In TRLSK Nabokov often gives hints to the reader
about a particular pun or reference, but in a subreptitious way. I selected one example:
He
confused solitude with altitude and the Latin for
sun. He failed to realize that it was merely a dark corner.[...] he was
steadily cutting himself away from Life... and that the switch would not
function in his solarium.
The feeling I get is that he was still experimenting
with language ( there was no need to bring up "solarium" a few lines later,
excepet to stress his point).
And yet, I enjoy the mixture of letters ( alt/lat,
skipping an obvious "latitude") and the powerful alusions ( SK's lonely
dark corner gets no sun and is as high as an ivory
tower).
In his Foreword
to Bend Sinister his tone is more impatient:"The book teems
with stylistic distortions, such as puns crossed with anagrams[...], suggestive
neologisms[...]; parodies of narrative clichés[...]; spoonerisms[...]; and of
course the hybridization of tongues."

_ _ _ _ _ _ _

# [Work instruction A]
In the Nabokov passage, which foreword is said to have a more impatient tone?
The Nabokov passage and the saved entries are unrelated material.

[Saved entries]
_ _ _ _ _ _ _

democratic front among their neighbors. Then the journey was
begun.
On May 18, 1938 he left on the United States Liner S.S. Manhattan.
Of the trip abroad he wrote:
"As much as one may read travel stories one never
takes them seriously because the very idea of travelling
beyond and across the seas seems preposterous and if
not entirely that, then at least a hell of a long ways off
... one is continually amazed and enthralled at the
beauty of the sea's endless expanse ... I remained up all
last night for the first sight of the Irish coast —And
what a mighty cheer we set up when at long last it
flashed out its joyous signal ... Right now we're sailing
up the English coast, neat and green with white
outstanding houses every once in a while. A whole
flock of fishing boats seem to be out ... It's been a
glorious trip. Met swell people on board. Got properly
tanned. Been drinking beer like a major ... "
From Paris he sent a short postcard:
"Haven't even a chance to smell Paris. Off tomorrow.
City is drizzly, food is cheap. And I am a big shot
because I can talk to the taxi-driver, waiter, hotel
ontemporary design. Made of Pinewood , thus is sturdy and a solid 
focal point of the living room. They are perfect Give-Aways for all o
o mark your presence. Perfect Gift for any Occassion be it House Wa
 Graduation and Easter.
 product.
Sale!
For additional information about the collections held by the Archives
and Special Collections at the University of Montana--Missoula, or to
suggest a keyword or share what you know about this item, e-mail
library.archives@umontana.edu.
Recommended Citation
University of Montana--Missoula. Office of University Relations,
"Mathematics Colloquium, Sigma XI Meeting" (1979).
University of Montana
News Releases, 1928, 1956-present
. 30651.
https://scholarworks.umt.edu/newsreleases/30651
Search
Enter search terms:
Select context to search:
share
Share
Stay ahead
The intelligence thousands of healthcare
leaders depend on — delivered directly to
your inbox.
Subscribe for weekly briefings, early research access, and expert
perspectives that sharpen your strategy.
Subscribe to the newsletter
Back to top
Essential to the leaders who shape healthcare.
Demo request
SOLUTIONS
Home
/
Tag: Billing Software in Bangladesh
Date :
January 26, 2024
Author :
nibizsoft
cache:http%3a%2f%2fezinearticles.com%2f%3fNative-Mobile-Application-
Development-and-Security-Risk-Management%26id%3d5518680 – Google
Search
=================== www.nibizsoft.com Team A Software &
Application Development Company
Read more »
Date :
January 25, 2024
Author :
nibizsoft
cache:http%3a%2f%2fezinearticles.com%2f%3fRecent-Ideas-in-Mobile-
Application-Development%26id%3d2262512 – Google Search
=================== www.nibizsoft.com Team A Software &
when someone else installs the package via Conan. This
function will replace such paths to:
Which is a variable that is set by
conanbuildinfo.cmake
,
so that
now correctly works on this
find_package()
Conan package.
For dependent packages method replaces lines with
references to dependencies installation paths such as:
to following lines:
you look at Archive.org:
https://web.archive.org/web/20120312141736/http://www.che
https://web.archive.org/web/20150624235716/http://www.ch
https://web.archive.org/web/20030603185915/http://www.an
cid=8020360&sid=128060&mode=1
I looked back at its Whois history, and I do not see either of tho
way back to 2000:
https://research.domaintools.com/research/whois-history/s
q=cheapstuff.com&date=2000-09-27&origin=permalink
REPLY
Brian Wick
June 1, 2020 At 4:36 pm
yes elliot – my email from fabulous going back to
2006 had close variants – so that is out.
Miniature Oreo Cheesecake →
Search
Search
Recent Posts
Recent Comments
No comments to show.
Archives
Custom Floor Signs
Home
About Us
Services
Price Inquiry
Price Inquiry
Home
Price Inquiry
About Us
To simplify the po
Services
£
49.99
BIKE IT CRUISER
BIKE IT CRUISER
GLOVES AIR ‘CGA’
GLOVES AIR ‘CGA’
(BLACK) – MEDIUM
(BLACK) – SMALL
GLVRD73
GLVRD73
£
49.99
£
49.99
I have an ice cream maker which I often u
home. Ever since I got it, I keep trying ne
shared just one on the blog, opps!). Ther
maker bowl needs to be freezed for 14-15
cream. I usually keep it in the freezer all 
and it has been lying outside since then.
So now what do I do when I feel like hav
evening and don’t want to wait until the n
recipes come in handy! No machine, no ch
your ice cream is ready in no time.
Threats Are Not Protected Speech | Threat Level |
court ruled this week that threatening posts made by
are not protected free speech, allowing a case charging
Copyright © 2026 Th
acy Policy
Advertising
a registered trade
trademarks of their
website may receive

_ _ _ _ _ _ _

# [Work instruction B]
Copy out the saved entries word for word, covering the stretch from their first line through the line containing "and Special Collections", both included.

# [Task result A]
The Foreword to Bend Sinister.

# [Task result B]
democratic front among their neighbors. Then the journey was
begun.
On May 18, 1938 he left on the United States Liner S.S. Manhattan.
Of the trip abroad he wrote:
"As much as one may read travel stories one never
takes them seriously because the very idea of travelling
beyond and across the seas seems preposterous and if
not entirely that, then at least a hell of a long ways off
... one is continually amazed and enthralled at the
beauty of the sea's endless expanse ... I remained up all
last night for the first sight of the Irish coast —And
what a mighty cheer we set up when at long last it
flashed out its joyous signal ... Right now we're sailing
up the English coast, neat and green with white
outstanding houses every once in a while. A whole
flock of fishing boats seem to be out ... It's been a
glorious trip. Met swell people on board. Got properly
tanned. Been drinking beer like a major ... "
From Paris he sent a short postcard:
"Haven't even a chance to smell Paris. Off tomorrow.
City is drizzly, food is cheap. And I am a big shot
because I can talk to the taxi-driver, waiter, hotel
ontemporary design. Made of Pinewood , thus is sturdy and a solid 
focal point of the living room. They are perfect Give-Aways for all o
o mark your presence. Perfect Gift for any Occassion be it House Wa
 Graduation and Easter.
 product.
Sale!
For additional information about the collections held by the Archives
and Special Collections at the University of Montana--Missoula, or to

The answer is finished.